[Data extracted from a collection]

┄┄┄┄┄┄┄┄┄┄

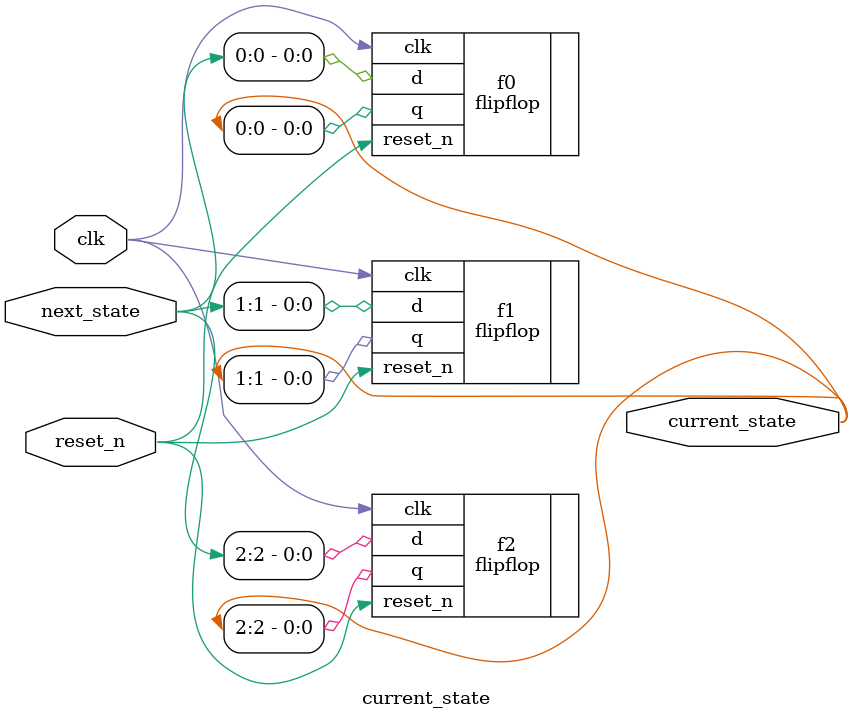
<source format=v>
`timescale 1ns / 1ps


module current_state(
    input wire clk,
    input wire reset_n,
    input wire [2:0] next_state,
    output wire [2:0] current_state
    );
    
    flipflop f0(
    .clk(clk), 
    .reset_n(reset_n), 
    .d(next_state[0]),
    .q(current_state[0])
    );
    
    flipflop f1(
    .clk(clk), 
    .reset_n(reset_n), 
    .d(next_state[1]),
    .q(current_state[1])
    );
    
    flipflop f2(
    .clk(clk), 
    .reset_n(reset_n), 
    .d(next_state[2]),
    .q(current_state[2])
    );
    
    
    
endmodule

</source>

┄┄┄┄┄┄┄┄┄┄

(WHAT IS NEEDED) Retype every entry above exactly, leaving out the pictures.

(TASK RESULT)
<source format=v>
`timescale 1ns / 1ps


module current_state(
    input wire clk,
    input wire reset_n,
    input wire [2:0] next_state,
    output wire [2:0] current_state
    );
    
    flipflop f0(
    .clk(clk), 
    .reset_n(reset_n), 
    .d(next_state[0]),
    .q(current_state[0])
    );
    
    flipflop f1(
    .clk(clk), 
    .reset_n(reset_n), 
    .d(next_state[1]),
    .q(current_state[1])
    );
    
    flipflop f2(
    .clk(clk), 
    .reset_n(reset_n), 
    .d(next_state[2]),
    .q(current_state[2])
    );
    
    
    
endmodule

</source>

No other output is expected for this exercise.